__Texto proporcionado__.
Caparrós Lera (2002) destaca que Kracauer en De Caligari a Hitler. Una historia psicológica del cine alemán (1947/1985), argumenta que el espíritu nazi ya estaba en el trasfondo de las obras cinematográficas producidas durante el periodo conocido como la República de Weimar. Este autor subraya que las obras cinematográficas en general revelan las concepciones que los realizadores, como representantes de una época, tienen acerca de los acontecimientos narrados. En esa dirección, la obra cinematográfica Cóndores no entierran todos los días, (Norden, 1981) además de la biografía de un personaje llamado León María Lozano, revela una cierta mirada sobre la intolerancia vivida en los comienzos de la violencia liberal-conservadora durante los años cincuenta en Colombia.

__Qué se pide__.
A - ¿Puedes transcribir literalmente el fragmento del texto sobre cine e historia que empieza con las palabras "Caparrós Lera (2002)" y acaba con "cincuenta en Colombia."?
B - Responde estas preguntas sobre el texto sobre cine e historia:
(i) ¿Durante qué periodo, según Kracauer, ya estaba el espíritu nazi en el trasfondo de las obras cinematográficas?
(ii) ¿Cómo se llama el personaje cuya biografía presenta Cóndores no entierran todos los días?
(iii) ¿En qué década y en qué país sitúa el texto los comienzos de la violencia liberal-conservadora?
C - ¿Puedes prolongar el texto sobre cine e historia a partir de su última oración?
Los datos que aparecen a continuación no son necesarios.

__Listado de datos__.
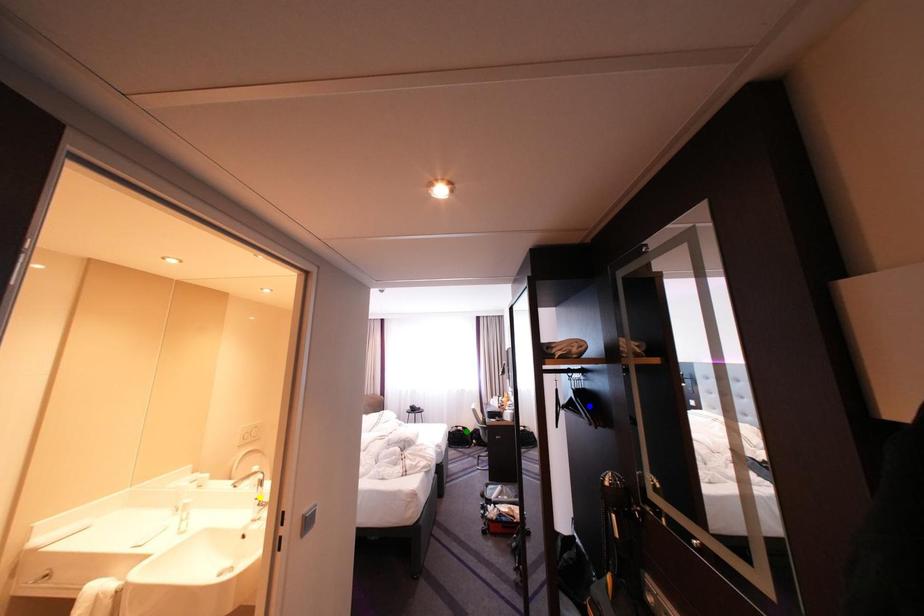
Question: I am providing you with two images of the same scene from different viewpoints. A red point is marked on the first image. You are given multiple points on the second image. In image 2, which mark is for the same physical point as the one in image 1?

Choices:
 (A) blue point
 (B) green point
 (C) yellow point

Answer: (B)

__Lista de respuestas__.
A -
Caparrós Lera (2002) destaca que Kracauer en De Caligari a Hitler. Una historia psicológica del cine alemán (1947/1985), argumenta que el espíritu nazi ya estaba en el trasfondo de las obras cinematográficas producidas durante el periodo conocido como la República de Weimar. Este autor subraya que las obras cinematográficas en general revelan las concepciones que los realizadores, como representantes de una época, tienen acerca de los acontecimientos narrados. En esa dirección, la obra cinematográfica Cóndores no entierran todos los días, (Norden, 1981) además de la biografía de un personaje llamado León María Lozano, revela una cierta mirada sobre la intolerancia vivida en los comienzos de la violencia liberal-conservadora durante los años cincuenta en Colombia.

B -
(i) Durante el periodo conocido como la República de Weimar.
(ii) León María Lozano.
(iii) En los años cincuenta, en Colombia.

C -
Ferro (1995), historiador de la llamada Escuela de los annales y autor de varias publicaciones y documentales didácticos desde los años sesenta y setenta, ya había afirmado que las obras cinematográficas, incluidas las de ficción, son una suerte de agentes de la historia que implícitamente reflejan la mentalidad de la época y de los realizadores.
Martínez-Salanova (1997) considera que las obras cinematográficas pueden ser solo referentes que, a su vez, pueden ser tomados como fuentes históricas. Así pues: en Colombia la obra cinematográfica Soñar no cuesta nada, (Triana, 2006) en el futuro puede servir como referente para aludir al encuentro casual, en mayo del 2003, de un dinero encaletado por el grupo guerrillero farc, del cual hubo evidencias pero nadie fue testigo –aparte de los militares que protagonizaron al hecho, por supuesto–.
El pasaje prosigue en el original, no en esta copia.